Mark Dickinson

Personal information
- Nickname: Boo Boo
- Born: 7 July 1999 (age 27) Durham, County Durham, England
- Height: 1.88 m (6 ft 2 in)
- Weight: Super-middleweight

Boxing career

Boxing record
- Total fights: 10
- Wins: 8
- Win by KO: 2
- Losses: 2

= Mark Dickinson =

English boxer (born 1999)

Mark Dickinson (born 7 July 1999) is an English professional boxer.
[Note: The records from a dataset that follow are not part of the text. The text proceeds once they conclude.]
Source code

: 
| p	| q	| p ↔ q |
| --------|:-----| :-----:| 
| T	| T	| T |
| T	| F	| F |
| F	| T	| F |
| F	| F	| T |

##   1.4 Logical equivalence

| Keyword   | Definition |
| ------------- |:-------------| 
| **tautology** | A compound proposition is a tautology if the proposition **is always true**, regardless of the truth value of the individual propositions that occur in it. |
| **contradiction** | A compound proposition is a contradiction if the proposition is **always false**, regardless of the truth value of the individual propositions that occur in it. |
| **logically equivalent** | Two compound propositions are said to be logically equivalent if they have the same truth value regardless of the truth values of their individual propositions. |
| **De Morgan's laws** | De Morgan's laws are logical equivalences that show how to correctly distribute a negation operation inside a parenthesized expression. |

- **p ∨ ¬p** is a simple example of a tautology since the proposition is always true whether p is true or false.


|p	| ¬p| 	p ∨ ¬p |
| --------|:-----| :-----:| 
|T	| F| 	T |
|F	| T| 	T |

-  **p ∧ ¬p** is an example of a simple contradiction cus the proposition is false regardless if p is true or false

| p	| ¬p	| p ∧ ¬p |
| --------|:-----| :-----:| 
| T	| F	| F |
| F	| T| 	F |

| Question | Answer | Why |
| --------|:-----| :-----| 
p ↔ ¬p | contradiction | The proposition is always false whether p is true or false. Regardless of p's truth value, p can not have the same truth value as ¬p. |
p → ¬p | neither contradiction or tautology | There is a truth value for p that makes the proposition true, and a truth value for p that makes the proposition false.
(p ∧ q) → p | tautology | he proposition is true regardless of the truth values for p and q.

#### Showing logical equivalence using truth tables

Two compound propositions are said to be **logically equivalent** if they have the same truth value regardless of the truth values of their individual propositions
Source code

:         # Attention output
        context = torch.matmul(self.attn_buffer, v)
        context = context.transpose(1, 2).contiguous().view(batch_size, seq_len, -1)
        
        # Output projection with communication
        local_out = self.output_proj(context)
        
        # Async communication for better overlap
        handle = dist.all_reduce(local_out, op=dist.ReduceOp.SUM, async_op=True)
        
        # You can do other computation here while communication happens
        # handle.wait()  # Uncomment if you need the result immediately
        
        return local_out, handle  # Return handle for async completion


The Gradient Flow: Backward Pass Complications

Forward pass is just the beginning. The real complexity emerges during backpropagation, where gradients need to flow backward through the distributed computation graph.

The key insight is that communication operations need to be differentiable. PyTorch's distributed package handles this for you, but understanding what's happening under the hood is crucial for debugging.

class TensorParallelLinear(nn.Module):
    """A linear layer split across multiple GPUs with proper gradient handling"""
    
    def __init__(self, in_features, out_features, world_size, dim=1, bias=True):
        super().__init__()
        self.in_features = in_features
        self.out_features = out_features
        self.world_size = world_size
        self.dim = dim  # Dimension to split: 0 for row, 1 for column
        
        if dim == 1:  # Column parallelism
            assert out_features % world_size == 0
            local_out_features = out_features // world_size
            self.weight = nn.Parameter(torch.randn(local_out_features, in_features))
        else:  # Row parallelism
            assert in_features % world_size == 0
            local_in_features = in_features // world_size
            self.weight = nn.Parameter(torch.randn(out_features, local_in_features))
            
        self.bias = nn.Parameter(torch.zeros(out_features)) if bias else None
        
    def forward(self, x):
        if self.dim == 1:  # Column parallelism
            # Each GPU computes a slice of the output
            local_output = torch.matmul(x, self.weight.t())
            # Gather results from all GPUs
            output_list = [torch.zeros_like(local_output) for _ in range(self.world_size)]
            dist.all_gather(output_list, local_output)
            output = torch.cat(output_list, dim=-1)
As an amateur he won gold medals at the 2017 European Youth Championships and 2017 Commonwealth Youth Games.

He competed at the 2019 European Games in Minsk, Belarus, and also at the 2019 World Championships in Yekaterinburg, Russia, where he lost by unanimous decision to Arman Darchinyan in the first round.

Dickinson turned professional in January 2021. He won the English super-middleweight title with a unanimous decision victory over defending champion Reece Farnhill at Planet Ice in Altrincham on 28 March 2025. Dickinson was stripped of the title after failing to make the required weight before his first defense against Troy Williamson at Rainton Meadows Arena in Houghton-le-Spring on 6 September 2025. Despite this the fight went ahead with Williamson winning by stoppage in the ninth round.